Really? Do you have any source on that?

If it's true, I bet it's only if they're actually running without ever spinning down.

[–] Onomatopoeia@lemmy.cafe 1 points 5 months ago* (last edited 5 months ago) (1 children)

Nothng official, sorry, wish I did!

Mostly personal experience. But that experience is also shared among a group of peers and friends in the SMB space where their clients think they can keep stuff on externals in an office safe only to find they've gone tits up nearly every time they pull them out a couple years later. And not the enclosures, the drives themselves - they all have external drive readers for just these kinds of circumstances.

In the enterprise you'd get laughed out of a datacenter for even suggesting cold drives for anything. Of course that's based around simple bit rot concerns, and why file systems like ZFS use a methodology to test/verify bits on a regular basis.

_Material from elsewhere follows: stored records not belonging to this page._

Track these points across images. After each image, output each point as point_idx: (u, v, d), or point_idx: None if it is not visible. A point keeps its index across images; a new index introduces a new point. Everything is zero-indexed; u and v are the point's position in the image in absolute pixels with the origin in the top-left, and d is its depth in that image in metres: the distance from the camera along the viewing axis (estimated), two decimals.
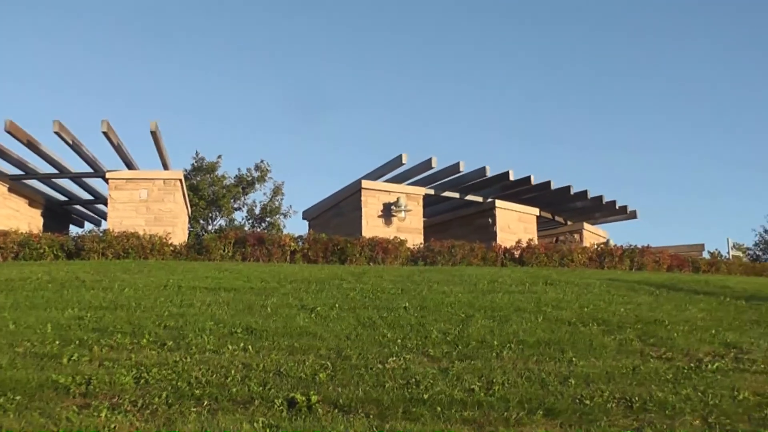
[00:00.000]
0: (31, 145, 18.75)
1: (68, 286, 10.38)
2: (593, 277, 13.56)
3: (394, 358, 6.89)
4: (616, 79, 70.51)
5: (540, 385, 6.25)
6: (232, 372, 6.35)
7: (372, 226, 20.49)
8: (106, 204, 21.01)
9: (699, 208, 69.69)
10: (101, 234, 16.74)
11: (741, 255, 31.90)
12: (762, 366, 7.06)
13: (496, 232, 22.59)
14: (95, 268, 12.78)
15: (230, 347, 7.10)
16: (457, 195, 23.73)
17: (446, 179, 22.48)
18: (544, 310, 9.29)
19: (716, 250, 31.24)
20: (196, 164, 33.91)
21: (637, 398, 5.97)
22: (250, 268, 13.36)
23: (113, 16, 63.87)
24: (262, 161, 35.22)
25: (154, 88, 66.16)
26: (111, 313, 8.43)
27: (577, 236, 26.04)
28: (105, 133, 18.12)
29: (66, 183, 23.37)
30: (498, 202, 23.08)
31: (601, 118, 71.17)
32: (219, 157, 34.16)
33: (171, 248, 16.78)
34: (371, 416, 5.51)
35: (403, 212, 20.97)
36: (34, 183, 22.10)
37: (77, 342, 7.15)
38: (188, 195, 26.01)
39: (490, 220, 23.07)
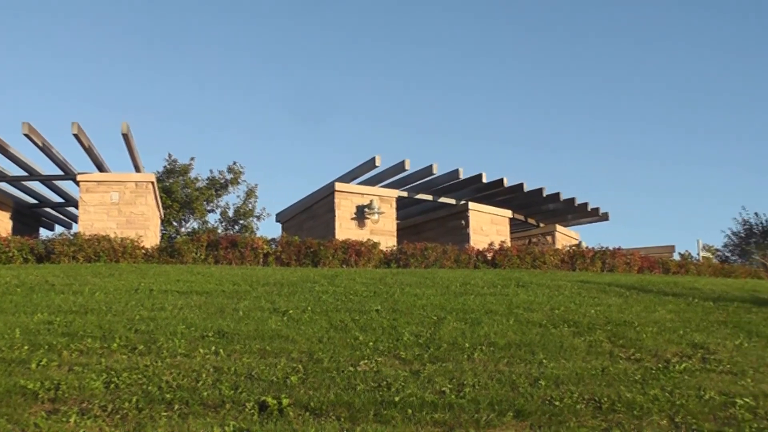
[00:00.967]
0: (0, 148, 18.55)
1: (38, 290, 10.28)
2: (565, 279, 13.65)
3: (366, 361, 6.91)
4: (589, 81, 71.07)
5: (510, 387, 6.29)
6: (203, 376, 6.33)
7: (345, 229, 20.48)
8: (77, 207, 20.86)
9: (671, 210, 70.40)
10: (72, 237, 16.62)
11: (711, 256, 32.19)
12: (728, 366, 7.17)
13: (469, 234, 22.67)
14: (65, 271, 12.68)
15: (201, 351, 7.08)
16: (430, 197, 23.77)
17: (419, 181, 22.52)
18: (515, 312, 9.34)
19: (687, 251, 31.53)
20: (168, 166, 33.74)
21: (605, 399, 6.03)
22: (223, 271, 13.32)
23: (84, 17, 63.41)
24: (234, 163, 35.17)
25: (127, 90, 65.71)
26: (81, 318, 8.37)
27: (549, 238, 26.20)
28: (76, 135, 17.97)
29: (36, 186, 23.17)
30: (471, 205, 23.15)
31: (574, 120, 71.68)
32: (192, 159, 34.10)
33: (143, 251, 16.70)
34: (342, 419, 5.52)
35: (376, 215, 20.99)
36: (4, 186, 21.86)
37: (46, 347, 7.08)
38: (161, 197, 25.88)
39: (463, 222, 23.14)
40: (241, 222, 34.86)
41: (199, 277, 12.03)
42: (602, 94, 71.19)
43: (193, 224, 33.92)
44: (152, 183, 20.21)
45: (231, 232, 33.06)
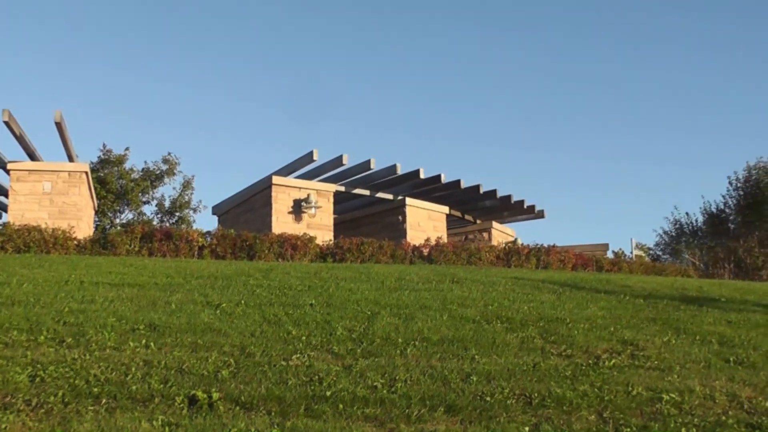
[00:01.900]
0: None
1: None
2: (499, 275, 13.78)
3: (298, 355, 6.88)
4: (527, 77, 71.78)
5: (442, 383, 6.33)
6: (133, 369, 6.23)
7: (282, 222, 20.39)
8: (7, 196, 20.34)
9: (606, 209, 71.52)
10: (1, 227, 16.21)
11: (643, 255, 32.83)
12: (656, 362, 7.33)
13: (406, 229, 22.72)
14: None
15: (131, 344, 6.96)
16: (367, 192, 23.82)
17: (357, 176, 22.53)
18: (449, 307, 9.40)
19: (620, 249, 32.03)
20: (103, 156, 33.05)
21: (536, 394, 6.11)
22: (156, 264, 13.13)
23: (21, 6, 61.83)
24: (169, 154, 34.60)
25: (61, 80, 64.32)
26: (7, 309, 8.15)
27: (485, 235, 26.39)
28: (6, 123, 17.53)
29: None
30: (408, 200, 23.22)
31: (512, 117, 72.38)
32: (127, 149, 33.39)
33: (75, 242, 16.37)
34: (273, 413, 5.49)
35: (313, 209, 20.93)
36: None
37: None
38: (95, 188, 25.40)
39: (400, 217, 23.20)
40: (178, 214, 34.40)
41: (132, 270, 11.84)
42: (541, 91, 72.04)
43: (128, 216, 33.39)
44: (86, 173, 19.80)
45: (167, 225, 32.62)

If nothing else, that bit rot should be enough of a reason to not store data on cold drives. It's not what drives were designed (or tested) to do.

Edit: Everything I've read over the years suggests failures happen as much from things like lubricants hardening from sitting as from bit rot. I've experienced both. I've seen drives that spin up after ten years but have numerous data errors, and drives that just won't spin up, while their counterparts that have run nearly continuously are fine (well, their bit-rot was caught by the OS and mitigated). With a running drive you have monitoring, so you know the state.

[–] Scrollone@feddit.it 1 points 5 months ago

But what about Amazon Glacier? That's exactly what they do. Cheap storage on cold drives.